間があいてしまいましたが、以前のPDF/UAの紹介の続きになります。
PDF/UA(ISO 14289-1)について
PDF/UA(ISO 14289-1)について(2)

今回は、PDF/UAのリーダ側の要件をまとめてみます。

全体としては、ISO 32000-1:2008で定義されているドキュメントの論理構造とアーティファクトを処理する能力を持つこと、および、ATとのインターフェース機能を持つこと、とあります。

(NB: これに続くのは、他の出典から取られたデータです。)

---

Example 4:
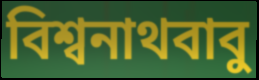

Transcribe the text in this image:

বিশ্বনাথবাবু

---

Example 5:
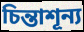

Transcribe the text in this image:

চিন্তাশূন্য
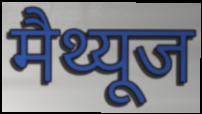
मैथ्यूज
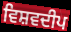
ਵਿਸ਼ਵਦੀਪ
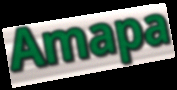
Amapa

AT(Assistive Technologies:W3CのWCAG2.0の邦訳では「支援技術」という用語が使用されていました。)とのインターフェース機能とは、

  • 構造タグのタイプ、属性、およびキーの値に対するアクセスの提供およびオプショナルコンテントグループの可視状態を考慮した表示能力
  • アーティファクトをATが利用できるようにすること
  • ユーザインタフェースが存在する場合、それをATが利用できるようにすること

とあります。
(ここの「アーティファクト」ですが、PDFではドキュメントの著者によるオリジナルのコンテント(リアルコンテント)以外の、ページ付けやレイアウトのために生成されたオブジェクトをアーティファクトと呼んでいます)

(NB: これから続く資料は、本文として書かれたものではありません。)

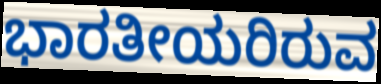
ಭಾರತೀಯರಿರುವ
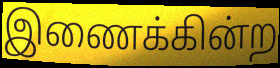
இணைக்கின்ற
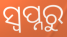
ସ୍ୱପ୍ନରୁ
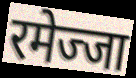
रमेज्जा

以下、PDFの各オブジェクトに対して個別に記載されている要件となります。

テキスト

・論理的な読み込み順番をATデバイスが利用可能であること
・文字コードを適切に処理する能力があること
・自然言語、およびその変更をATデバイスが利用可能であること
表のセルが空である場合、その情報をATデバイスが利用可能であること
オプショナルコンテント
オプショナルコンテントを含む場合、複数の表現が選択可能となることがあるが、すべてのオプショナルコンテントを表示する手段を提供し、オプショナルコンテントコンフィギュレーション辞書の階層を表示する手段を提供すること
(このようなドキュメントの例として、多言語ドキュメントで、オプショナルコンテントを使用して、各言語別の表現をサポートしているようなドキュメントがあります)
添付ファイルと埋め込みファイル
  • 構造ツリーに存在していない添付ファイルを利用可能とすること
  • 埋め込みファイルの名称を表示するためにメカニズムを提供すること
デジタル署名
デジタル署名されていることをユーザに報告し、デジタル署名の証明書属性と有効性の状態を提示できること
アクション
アクションがドキュメントの可視状態を変更する場合、ATがその変更を利用できること
メタデータ
ドキュメントのCatalog辞書のMetadataストリームにおけるすべての要素をATが利用できること
ナビゲーション
論理階層構造やしおりを使用してナビゲートする機能を持つこと
注釈
各注釈の代替え記述をATデバイスに利用可能とすること
フォーム
ウィジェット注釈のテキスト記述をATデバイスに利用可能とすること
マルチメディア
動的にではなくユーザの要求に応じて再生すること

PDF/UAの読み手にはこれらの機能が必要とされています。